Energy industries have lacked female participation throughout their history, with women making up only about one-fifth of the traditional energy sector labour force.

The International Energy Agency, which promotes the need for equal opportunities, today hosted a high-level event focused on how to advance gender diversity in the energy sector to support future workforce needs.

Held in Paris ahead of the IEA’s biennial Ministerial Meeting, the event was chaired by Christyne Tremblay, Canada’s Deputy Minister of Natural Resources, and Megan Woods, New Zealand’s Minister of Energy and Resources. At the event, the United States launched the C3E International Ambassador Programme, which gives all countries an opportunity to nominate individuals who will support governments’ efforts in improving gender diversity in the energy sector.

Other participants included ministers or senior government officials from Austria, Australia, Belgium, Finland, Germany, Italy, the Netherlands, Sweden, the United Kingdom and other IEA Family countries, as well as executives from several major energy sector companies. During the meeting, participants expressed enthusiastic support for advancing gender diversity across the energy sector and its importance for clean energy transitions.

“Achieving a better gender balance is not only an issue of fairness.

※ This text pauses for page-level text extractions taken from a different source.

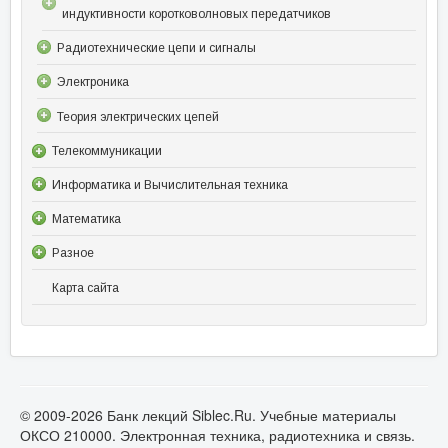
индуктивности коротковолновых передатчиков
Радиотехнические цепи и сигналы
Электроника
Теория электрических цепей
Телекоммуникации
Информатика и Вычислительная техника
Математика
Разное
Карта сайта
© 2009-2026 Банк лекций Siblec.Ru. Учебные материалы
ОКСО 210000. Электронная техника, радиотехника и связь.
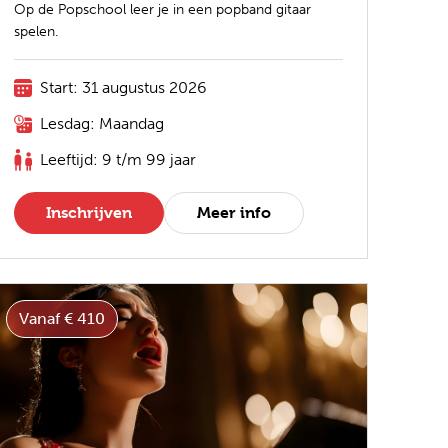
Op de Popschool leer je in een popband gitaar
spelen.
Start: 31 augustus 2026
Lesdag: Maandag
Leeftijd: 9 t/m 99 jaar
Inschrijven
Meer info
Vanaf € 410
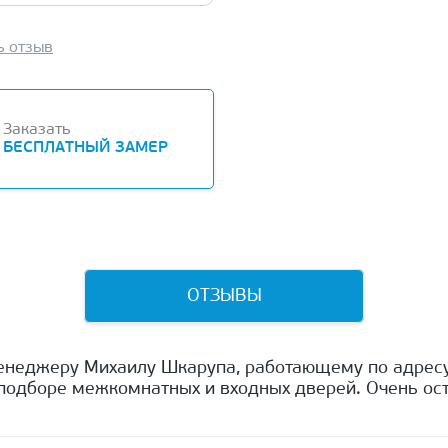
ь отзыв
Заказать
БЕСПЛАТНЫЙ ЗАМЕР
ОТЗЫВЫ
енеджеру Михаилу Шкарупа, работающему по адресу
одборе межкомнатных и входных дверей. Очень ост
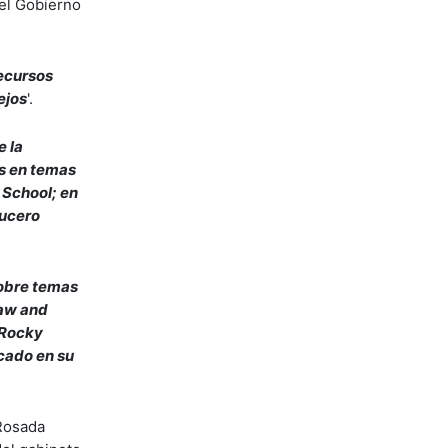
 el Gobierno
recursos
ejos
'.
e la
os en temas
 School; en
Lucero
sobre temas
Law and
 Rocky
cado en su
 Rosada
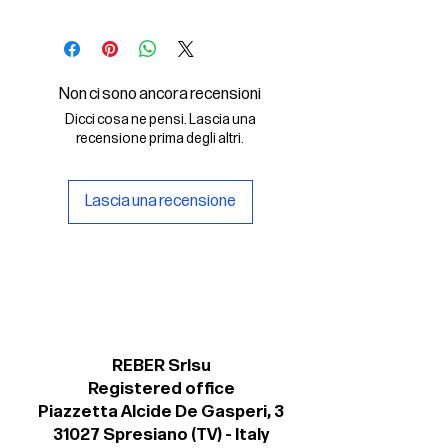
In questo File Digitale troverai:
- il font digitale Olympia Extra Light
Italic in formato .otf
Non ci sono ancora recensioni
- una copia della licenza personale
Dicci cosa ne pensi. Lascia una
per il suo uso non commerciale.
recensione prima degli altri.
Lascia una recensione
REBER Srlsu
Registered office
Piazzetta Alcide De Gasperi, 3
31027 Spresiano (TV) - Italy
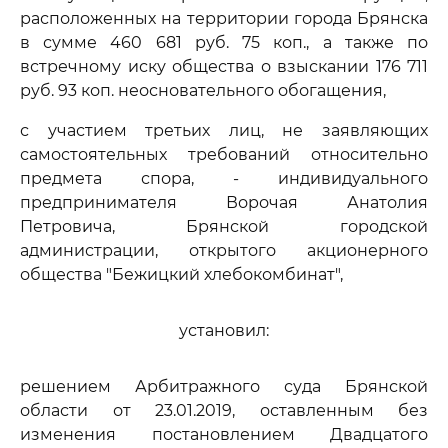
расположенных на территории города Брянска
в сумме 460 681 руб. 75 коп., а также по
встречному иску общества о взыскании 176 711
руб. 93 коп. неосновательного обогащения,
с участием третьих лиц, не заявляющих
самостоятельных требований относительно
предмета спора, - индивидуального
предпринимателя Ворочая Анатолия
Петровича, Брянской городской
администрации, открытого акционерного
общества "Бежицкий хлебокомбинат",
установил:
решением Арбитражного суда Брянской
области от 23.01.2019, оставленным без
изменения постановлением Двадцатого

It is also good for results as well, as studies show that diverse organisations perform better,” said Dr Fatih Birol, the IEA’s Executive Director.

Participants at the meeting emphasised the importance of integrating gender into energy policies, promoting female employment and careers, and sharing best practices. They welcomed the activities of C3E TCP, which aims to build a community of women leaders across a range of clean energy sectors, and the Equal by 30 campaign, which secures commitments from public and private sector organisations to work towards equal pay, equal leadership and equal opportunities for women in the clean energy sector by 2030.

The meeting identified those two initiatives as platforms to exchange best practices and strengthen collaboration in several areas, including knowledge and data collection, recognition of female leadership, reducing barriers and raising ambition on implementation.

The 2019 IEA Ministerial Meeting is taking place in Paris on 5-6 December. It is chaired by Mr Michał Kurtyka, Poland’s Minister of Climate and the President of COP24. Ministers of IEA Member, Accession and Association countries and CEOs of leading companies are attending the meeting.